● TEXTO DEL DOCUMENTO
☆ ☆ ☆ ☆ ☆
El próximo viernes 18 es el quinto aniversario del estallido social o delictual, como lo denominan desde distintas veredas. Ante la proximidad de las elecciones municipales, el Gobierno no lo conmemorará diciendo lo que le gustaría expresar, porque la seguridad se ha convertido en la prioridad una, dos y tres de todos los ciudadanos.
Pero no es necesario que lo haga, porque varias veces el Presidente Boric ha advertido que tienen que apoderarse del relato del 18-O para que no se recuerde como una explosión delictual, advirtiendo, además, que las demandas sociales siguen vigentes. Y una y otra vez vuelve al discurso del odio y divisorio que le es cómodo y que alimentó la revolución destructora hace cinco años. Como esta semana, al anunciar el reemplazo del CAE (Crédito con Aval del Estado), si bien recoge la idea del ex Presidente Piñera de sacar a los bancos, lo hace argumento que “no participarán (…) porque no habrá espacio para la especulación, el abuso, ni para lucrar”.
Después dice que cree en el sector privado y que debe liderar el lánguido crecimiento económico, pero está en su ADN la negación del mercado, heredado de Bachelet 2. Ella fue la primera Mandataria en justificar las reformas profundas al neoliberalismo con el discurso anti élite, anti abusos y denunciando la desigualdad intolerable que consagra el sistema neoliberal.
☆ ☆ ☆ ☆ ☆
● INFORMACIÓN PROPORCIONADA

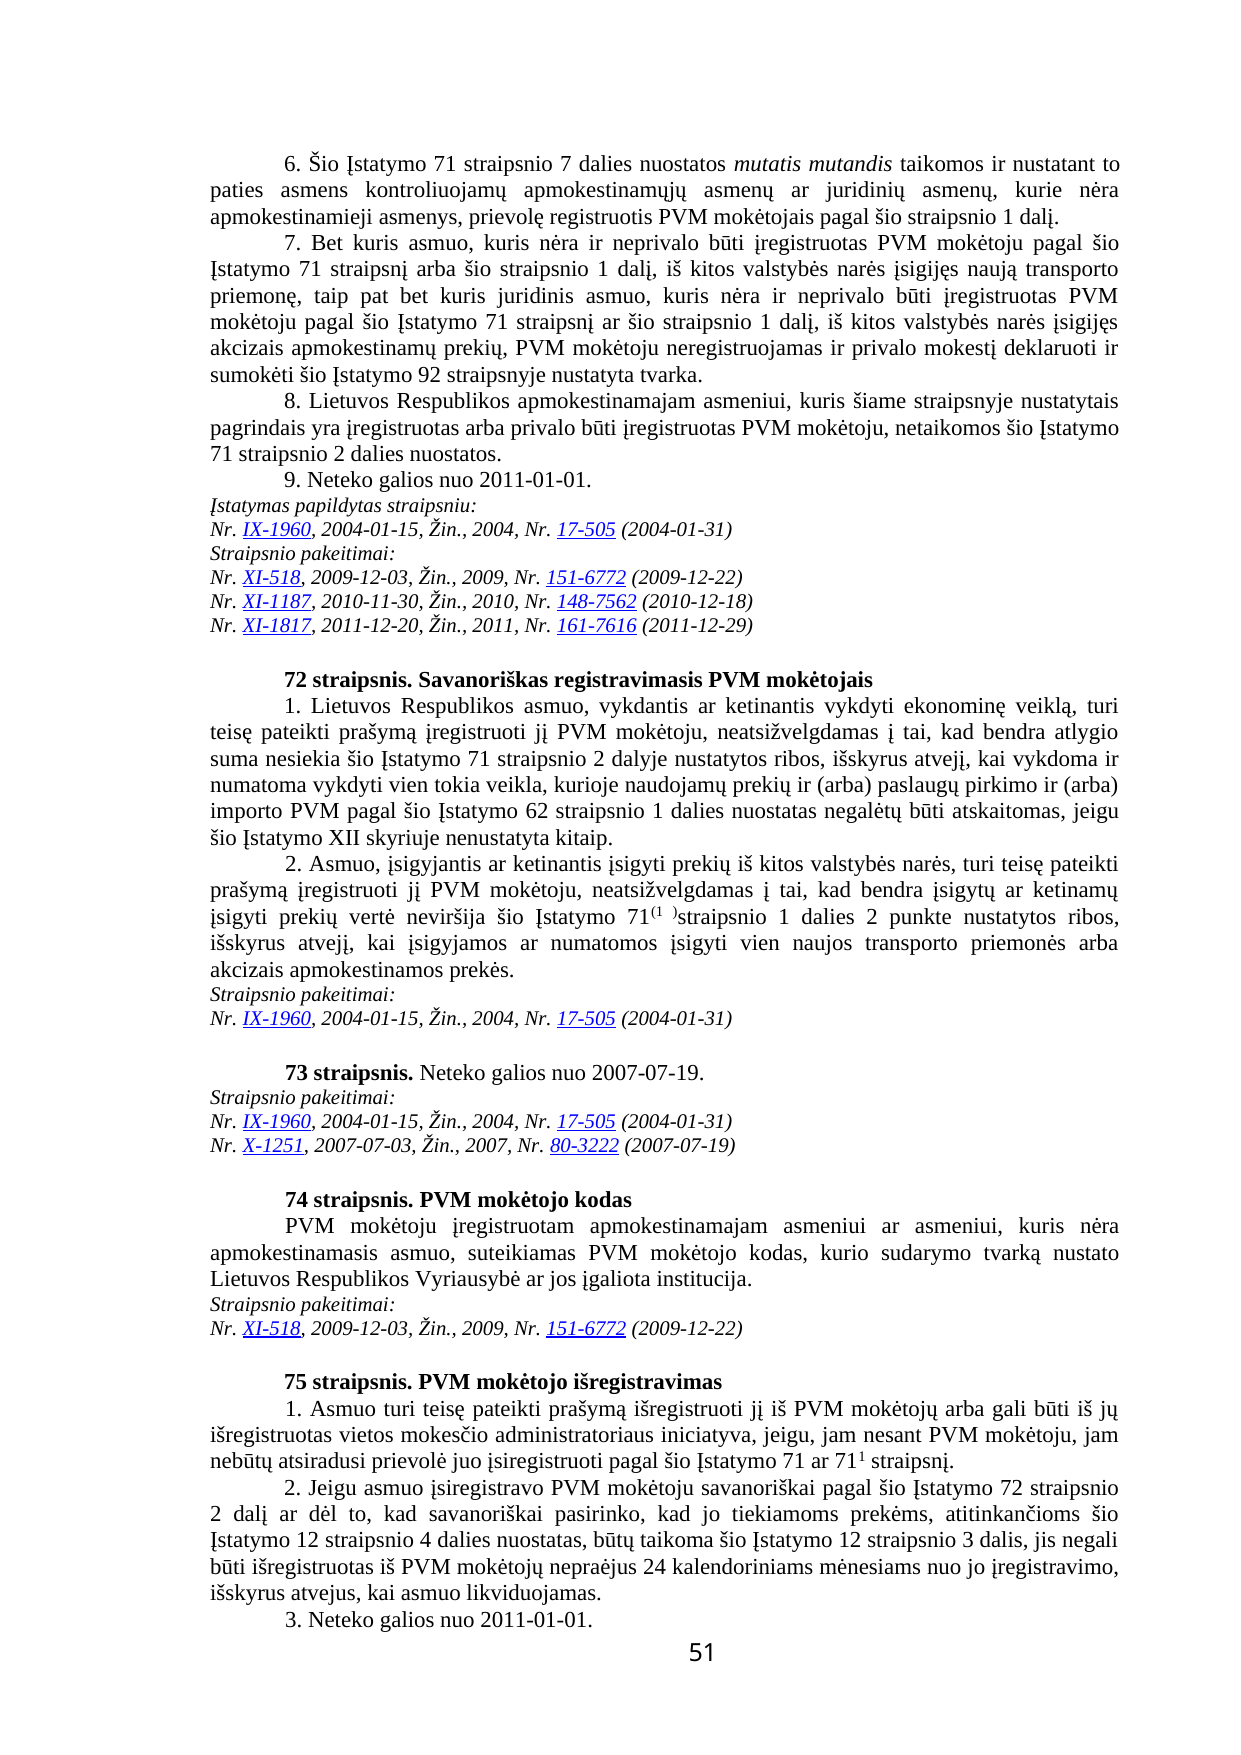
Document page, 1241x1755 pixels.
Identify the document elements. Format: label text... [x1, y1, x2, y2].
☆ ☆ ☆ ☆ ☆
● TAREAS POR HACER
- A) Según el texto sobre el aniversario del estallido social, ¿qué crédito anunció reemplazar el Presidente Boric esta semana?
- B) Transcribe literalmente el pasaje del texto sobre el aniversario del estallido social que va desde "Después dice que" hasta "el sistema neoliberal.".

● CONJUNTO DE RESPUESTAS
- A) El CAE, es decir, el Crédito con Aval del Estado.

- B)
Después dice que cree en el sector privado y que debe liderar el lánguido crecimiento económico, pero está en su ADN la negación del mercado, heredado de Bachelet 2. Ella fue la primera Mandataria en justificar las reformas profundas al neoliberalismo con el discurso anti élite, anti abusos y denunciando la desigualdad intolerable que consagra el sistema neoliberal.